The raw sequencing data of the short reads should be converted into a fastq
format.

After that, install all data sets and the TSscan files in the same folder.
During the process of TSscan, do not move any file or change any file name.

3. The Pipeline of TSscan

The TSscan processes include the following steps (see Fig. 1).
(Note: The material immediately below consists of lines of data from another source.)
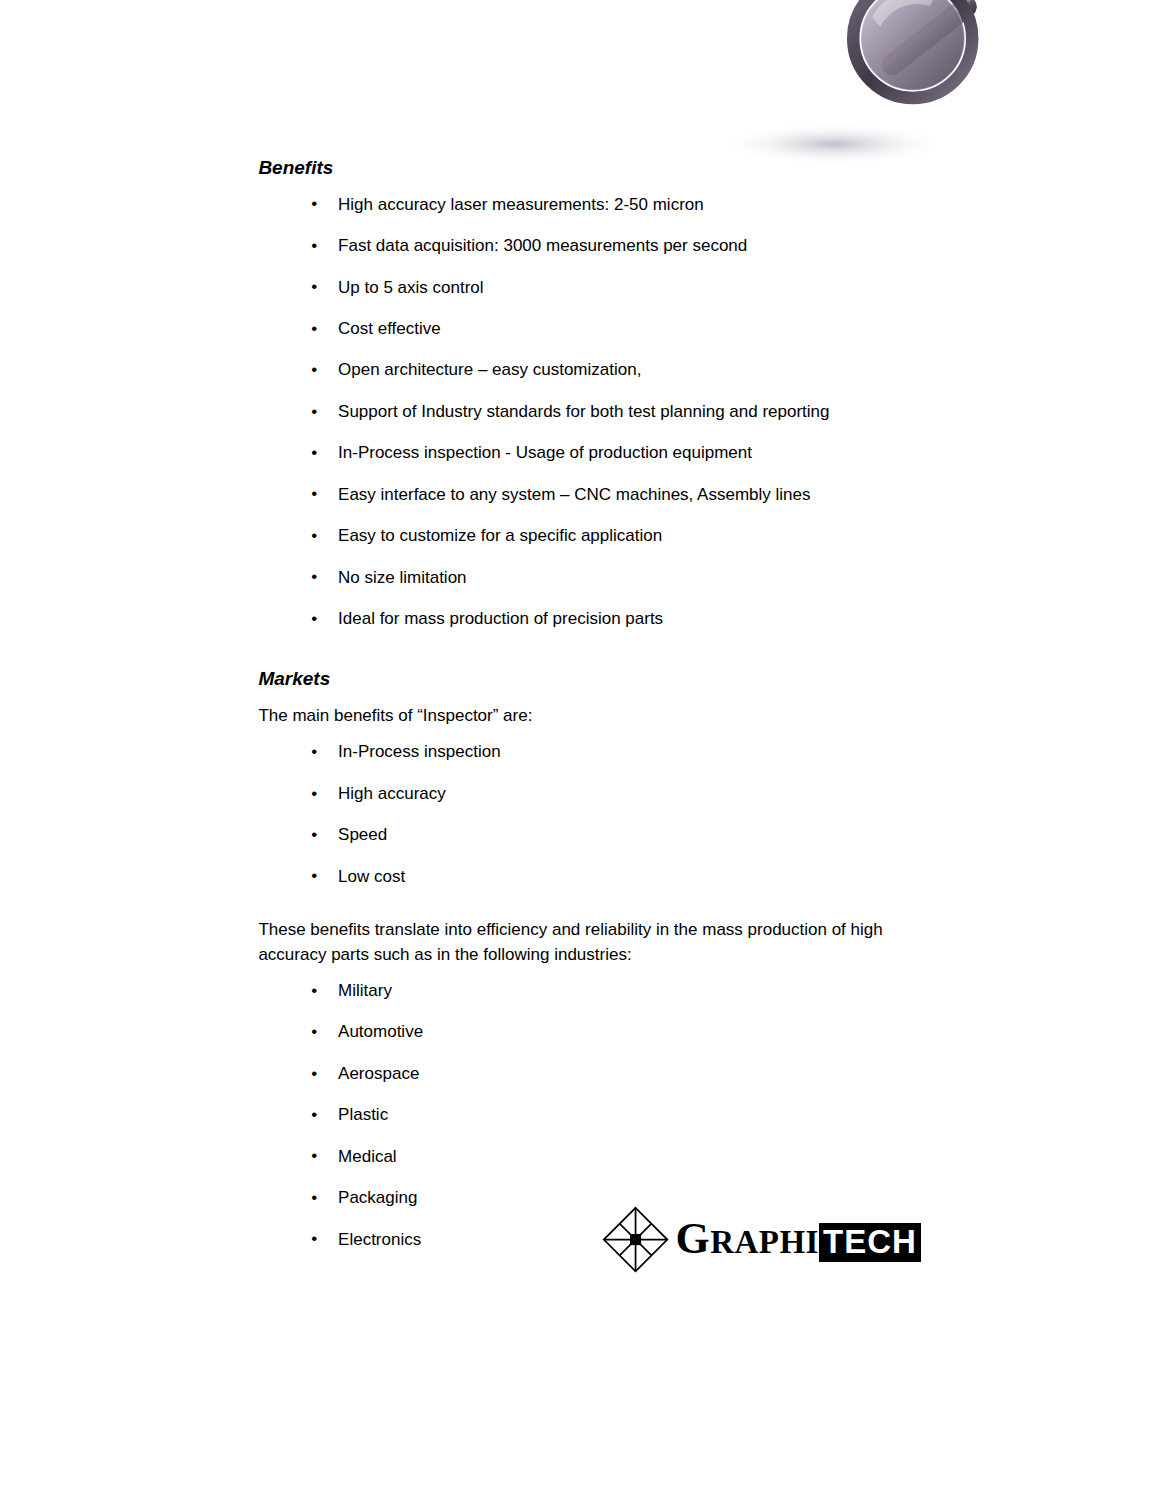Benefits
High accuracy laser measurements: 2-50 micron
Fast data acquisition: 3000 measurements per second
Up to 5 axis control
Cost effective
Open architecture – easy customization,
Support of Industry standards for both test planning and reporting
In-Process inspection - Usage of production equipment
Easy interface to any system – CNC machines, Assembly lines
Easy to customize for a specific application
No size limitation
Ideal for mass production of precision parts
Markets
The main benefits of “Inspector” are:
In-Process inspection
High accuracy
Speed
Low cost
These benefits translate into efficiency and reliability in the mass production of high accuracy parts such as in the following industries:
Military
Automotive
Aerospace
Plastic
Medical
Packaging
Electronics
GRAPHI TECH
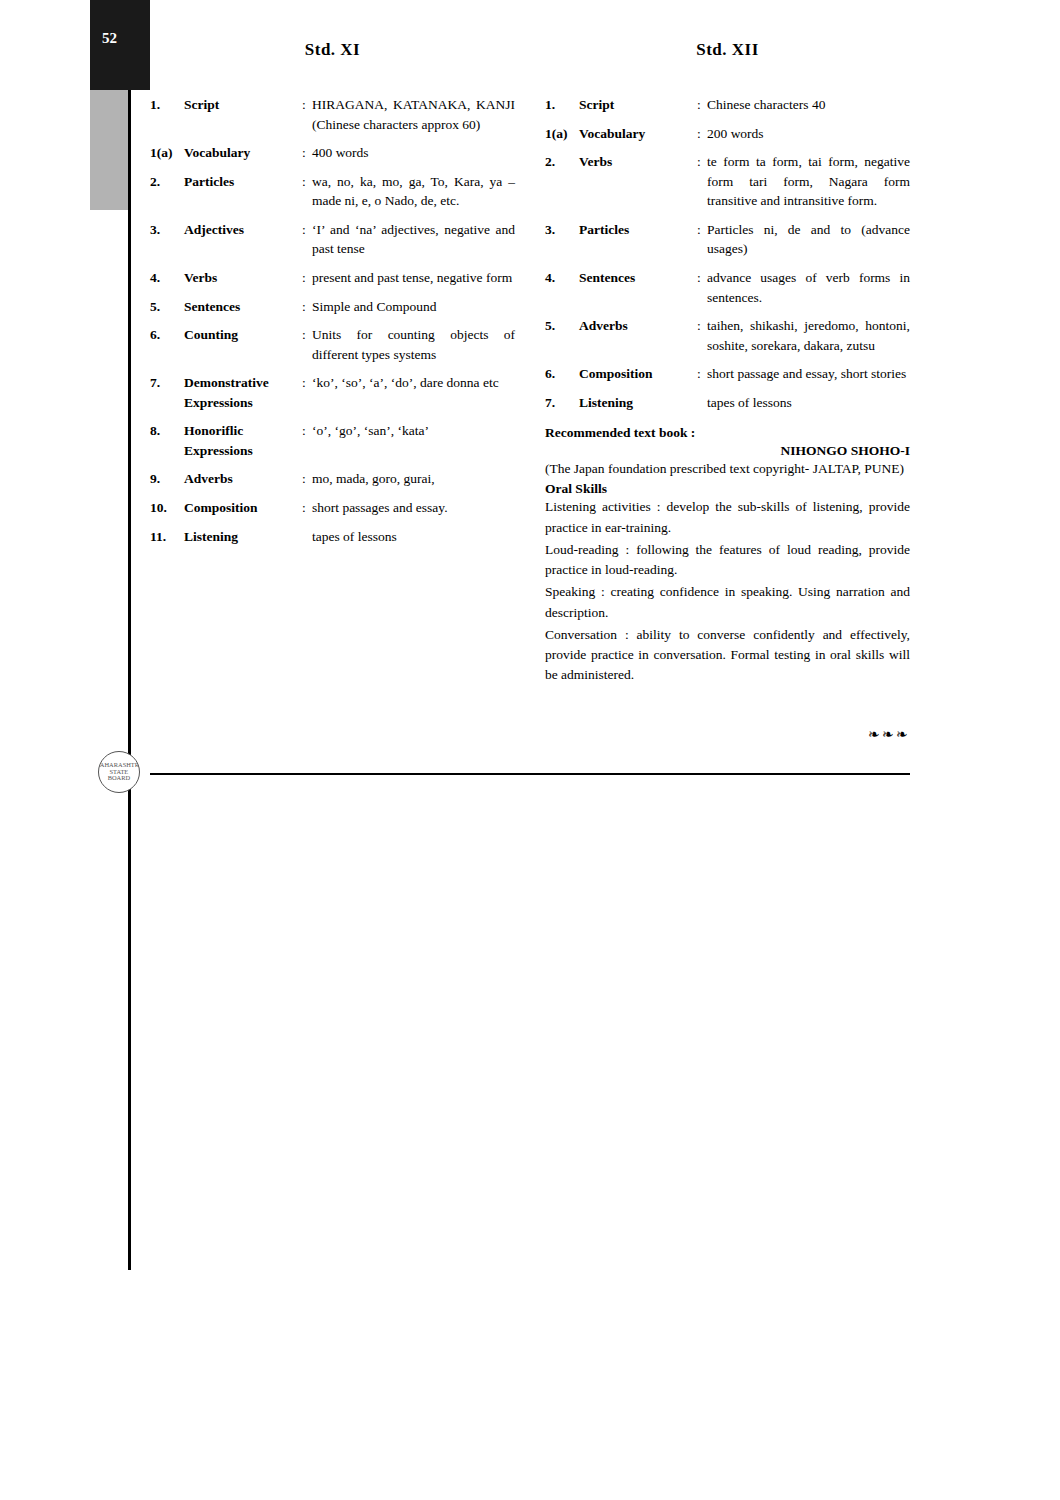52
Std. XI
| 1. | Script | : | HIRAGANA, KATANAKA, KANJI (Chinese characters approx 60) |
| 1(a) | Vocabulary | : | 400 words |
| 2. | Particles | : | wa, no, ka, mo, ga, To, Kara, ya – made ni, e, o Nado, de, etc. |
| 3. | Adjectives | : | ‘I’ and ‘na’ adjectives, negative and past tense |
| 4. | Verbs | : | present and past tense, negative form |
| 5. | Sentences | : | Simple and Compound |
| 6. | Counting | : | Units for counting objects of different types systems |
| 7. | Demonstrative Expressions | : | ‘ko’, ‘so’, ‘a’, ‘do’, dare donna etc |
| 8. | Honoriflic Expressions | : | ‘o’, ‘go’, ‘san’, ‘kata’ |
| 9. | Adverbs | : | mo, mada, goro, gurai, |
| 10. | Composition | : | short passages and essay. |
| 11. | Listening | | tapes of lessons |
Std. XII
| 1. | Script | : | Chinese characters 40 |
| 1(a) | Vocabulary | : | 200 words |
| 2. | Verbs | : | te form ta form, tai form, negative form tari form, Nagara form transitive and intransitive form. |
| 3. | Particles | : | Particles ni, de and to (advance usages) |
| 4. | Sentences | : | advance usages of verb forms in sentences. |
| 5. | Adverbs | : | taihen, shikashi, jeredomo, hontoni, soshite, sorekara, dakara, zutsu |
| 6. | Composition | : | short passage and essay, short stories |
| 7. | Listening | | tapes of lessons |
Recommended text book :
NIHONGO SHOHO-I
(The Japan foundation prescribed text copyright- JALTAP, PUNE)
Oral Skills
Listening activities : develop the sub-skills of listening, provide practice in ear-training.
Loud-reading : following the features of loud reading, provide practice in loud-reading.
Speaking : creating confidence in speaking. Using narration and description.
Conversation : ability to converse confidently and effectively, provide practice in conversation. Formal testing in oral skills will be administered.
❧❧❧
MAHARASHTRA
STATE
BOARD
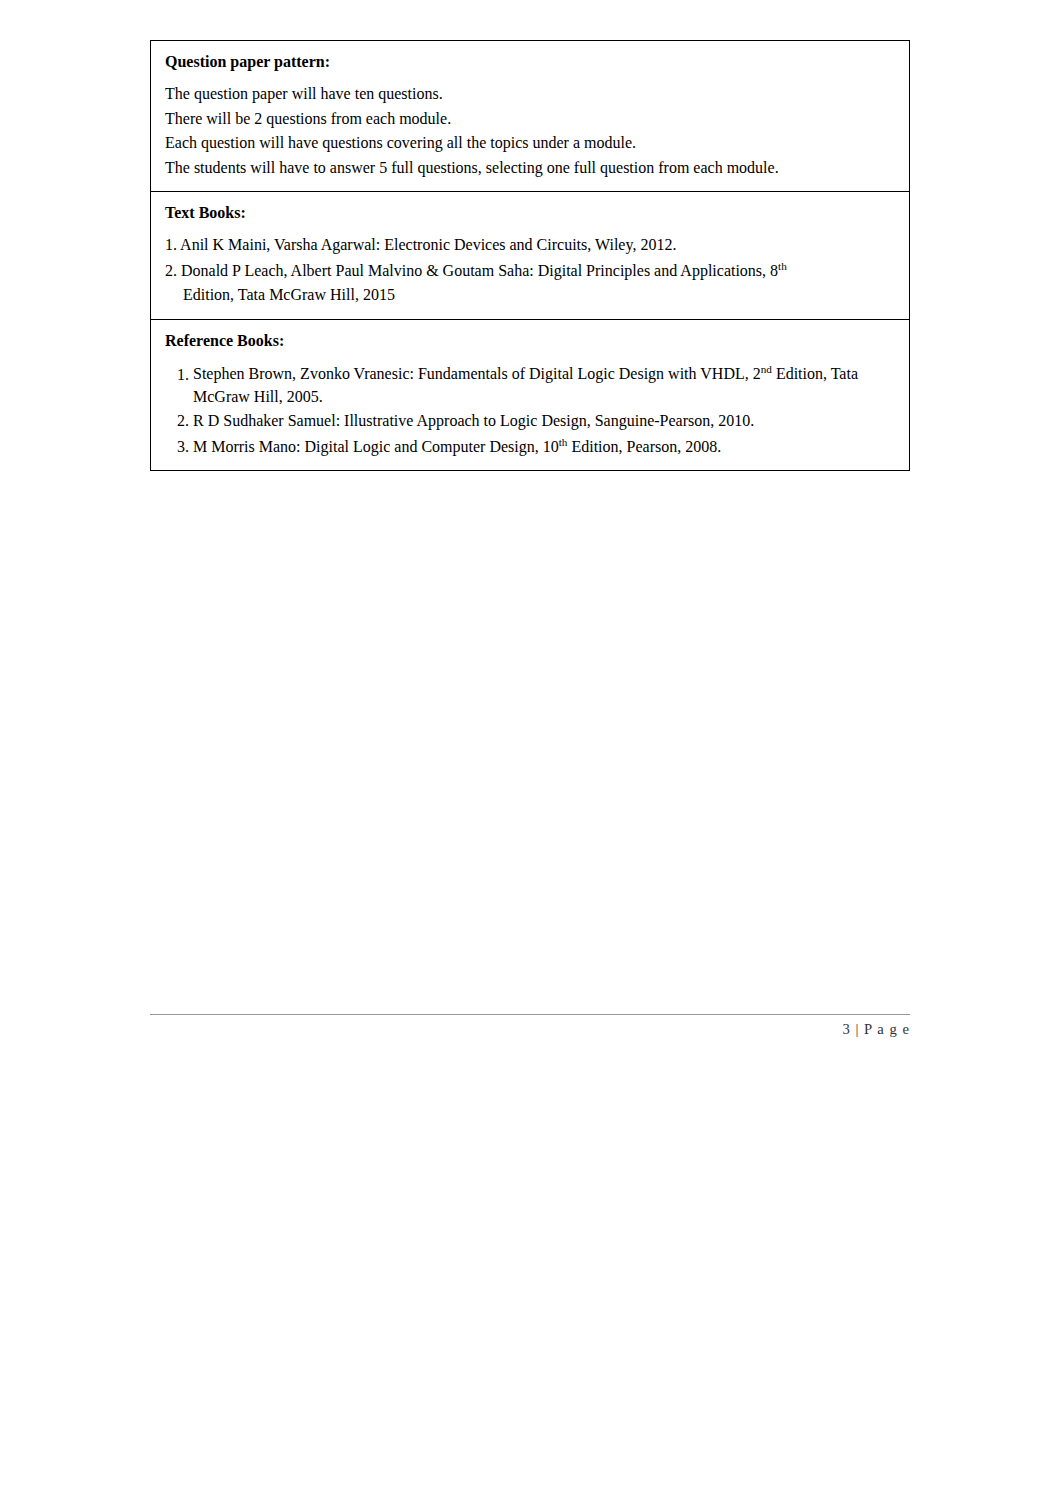Question paper pattern:
The question paper will have ten questions.
There will be 2 questions from each module.
Each question will have questions covering all the topics under a module.
The students will have to answer 5 full questions, selecting one full question from each module.
Text Books:
1. Anil K Maini, Varsha Agarwal: Electronic Devices and Circuits, Wiley, 2012.
2. Donald P Leach, Albert Paul Malvino & Goutam Saha: Digital Principles and Applications, 8th
Edition, Tata McGraw Hill, 2015
Reference Books:
Stephen Brown, Zvonko Vranesic: Fundamentals of Digital Logic Design with VHDL, 2nd Edition, Tata McGraw Hill, 2005.
R D Sudhaker Samuel: Illustrative Approach to Logic Design, Sanguine-Pearson, 2010.
M Morris Mano: Digital Logic and Computer Design, 10th Edition, Pearson, 2008.
3 | P a g e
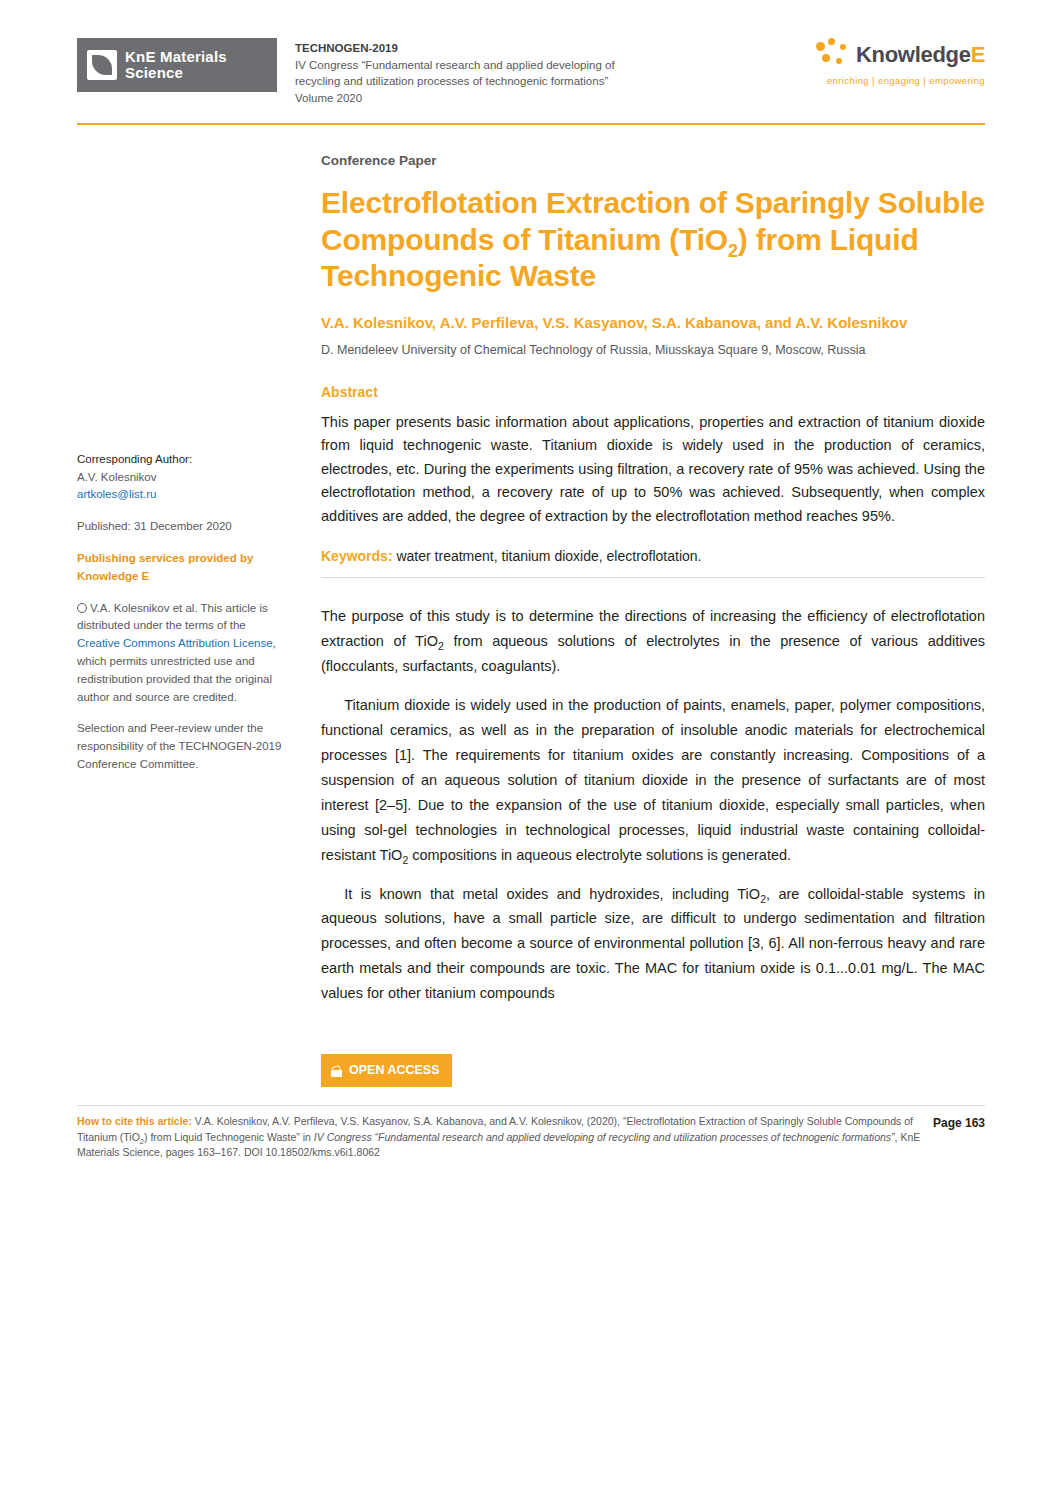KnE Materials
Science
TECHNOGEN-2019
IV Congress “Fundamental research and applied developing of
recycling and utilization processes of technogenic formations”
Volume 2020
KnowledgeE
enriching | engaging | empowering
Corresponding Author:
A.V. Kolesnikov
artkoles@list.ru
Published: 31 December 2020
Publishing services provided by
Knowledge E
V.A. Kolesnikov et al. This article is distributed under the terms of the Creative Commons Attribution License, which permits unrestricted use and redistribution provided that the original author and source are credited.
Selection and Peer-review under the responsibility of the TECHNOGEN-2019 Conference Committee.
Conference Paper
Electroflotation Extraction of Sparingly Soluble Compounds of Titanium (TiO2) from Liquid Technogenic Waste
V.A. Kolesnikov, A.V. Perfileva, V.S. Kasyanov, S.A. Kabanova, and A.V. Kolesnikov
D. Mendeleev University of Chemical Technology of Russia, Miusskaya Square 9, Moscow, Russia
Abstract
This paper presents basic information about applications, properties and extraction of titanium dioxide from liquid technogenic waste. Titanium dioxide is widely used in the production of ceramics, electrodes, etc. During the experiments using filtration, a recovery rate of 95% was achieved. Using the electroflotation method, a recovery rate of up to 50% was achieved. Subsequently, when complex additives are added, the degree of extraction by the electroflotation method reaches 95%.
Keywords: water treatment, titanium dioxide, electroflotation.
The purpose of this study is to determine the directions of increasing the efficiency of electroflotation extraction of TiO2 from aqueous solutions of electrolytes in the presence of various additives (flocculants, surfactants, coagulants).
Titanium dioxide is widely used in the production of paints, enamels, paper, polymer compositions, functional ceramics, as well as in the preparation of insoluble anodic materials for electrochemical processes [1]. The requirements for titanium oxides are constantly increasing. Compositions of a suspension of an aqueous solution of titanium dioxide in the presence of surfactants are of most interest [2–5]. Due to the expansion of the use of titanium dioxide, especially small particles, when using sol-gel technologies in technological processes, liquid industrial waste containing colloidal-resistant TiO2 compositions in aqueous electrolyte solutions is generated.
It is known that metal oxides and hydroxides, including TiO2, are colloidal-stable systems in aqueous solutions, have a small particle size, are difficult to undergo sedimentation and filtration processes, and often become a source of environmental pollution [3, 6]. All non-ferrous heavy and rare earth metals and their compounds are toxic. The MAC for titanium oxide is 0.1...0.01 mg/L. The MAC values for other titanium compounds
OPEN ACCESS
Page 163 How to cite this article: V.A. Kolesnikov, A.V. Perfileva, V.S. Kasyanov, S.A. Kabanova, and A.V. Kolesnikov, (2020), “Electroflotation Extraction of Sparingly Soluble Compounds of Titanium (TiO2) from Liquid Technogenic Waste” in IV Congress “Fundamental research and applied developing of recycling and utilization processes of technogenic formations”, KnE Materials Science, pages 163–167. DOI 10.18502/kms.v6i1.8062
 Step 1: Identifying chimeric RNA candidates by BLAT-aligning long reads
 against the reference genome.

 1.1: Mapping the long reads onto the Data set 1 (the whole reference genomic
 sequences) by BLAT
  
 Example: blat RefGenome.fa longreads.fa out_step1_1.psl
  
 Note: If the BLAT alignments are processed by chromosomes, all the results
 should be integrated into a file in a psl format and be sorted according to
 the long read IDs (i.e., "query ID", the 10th column of the psl-formatted
 file).

 1.2 TSscan1of4 out_step1_1.psl longreads.fa out_step1_2.fa

 Usage:
 TSscan1of4 [psl] [fasta] [output] 
 [psl]       the result of the BLAT-alignment between the long reads and the
 reference genome.  
 [fasta]     the long reads in a fasta format. 
 [output]    name of the output file.
 

 1.3 Mapping the output file of Step 1.2 into the Data set 2 and Data set 3
 (the processed mitochondrion genomic sequences and the annotated RNA
 sequences) by BLAT
 
 Example: blat out_step1_2.fa longreads.fa out_step1_3.psl

 1.4 TSscan2of4 RefRNA.blat longreads.fa out_step1_4.fa

 Usage:
 TSscan2of4 [psl] [fasta] [output]
 [psl]       the output file of step 3.
 [fasta]     the long reads in a fasta format.
 [output]    name of the output file. 

 1.5 Mapping the output file of Step 1.4 into the unplaced/unlocalized
 sequences (i.e., chr*_random and chrUn_*) by BLAT
 
 Example: blat out_step1_4.fa longreads.fa out_step1_5.psl

 1.6 TSscan3of4 out_step1_5.psl longreads.fa out_step1_6.fa

 Usage:
 TSscan3of4 [psl] [fasta] [output] 
 [psl]       the output file of Step 1.5.
 [fasta]     the long reads in a fasta format.
 [output]    name of the output file.

 Step 2 Excluding candidates without the support of short RNA-Seq reads.
 
 2.1 Mapping the short reads into the output file of Step 1.6 by BFAST
 
 Note: Please see the BFAST page at
 http://sourceforge.net/projects/bfast/files/ for details.
 
 2.2 
 For illumina RNA-Seq reads:
 cat out_step2_1.sam | ./TSscanSamParser.NT out_step1_6.fa > out_step2_2.sam 

 For color space reads (SOLiD reads):
 cat out_step2_1.sam | ./TSscanSamParser.CS50 out_step1_6.fa > out_step2_2.sam 

 Note: TSscan-parsing the output of Step 1.6. For the current version, the
 length of illumina RNA-Seq reads is limited to 50 bases and the length of
 the color space reads must be exactly 50 bases. 
 
 2.3 cat shortreads.fastq | ./FastqOut out_step2_2.sam 1 > out_step2_3.fastq
 
 Note: Extracting short reads which remain in the output SAM file of
 Step 2.2. 
 
 2.4 Mapping the output file of Step 2.3 into the Data sets 1~3 by BFAST.
 All the SAM files are then merged into a SAM file 
 
 Note: Please see the BFAST page at
 http://sourceforge.net/projects/bfast/files/ for details.
 
 2.5 TSscan4of4 out_step2_2.sam out_step2_4.sam longreads.fa out_step2_5.out

 Usage:
 TSscan4of4 [sam1] [sam2] [fasta] [output] 
 [sam1]     result file of mapping short reads to junction sequences
 (in a SAM format).
 [sam2]     result file of mapping short reads to the reference genomic
 sequences (in a SAM format).
 [fasta]    the long reads in a fasta format.
 [output]   name of the output file.
   
 After that, the users can manually filter out potential experimental
 artifacts (Step 3 of Fig. 1) and potential genetic rearrangement events
 (Step 4 of Fig. 1) by the criteria stated in the text and Figure 1.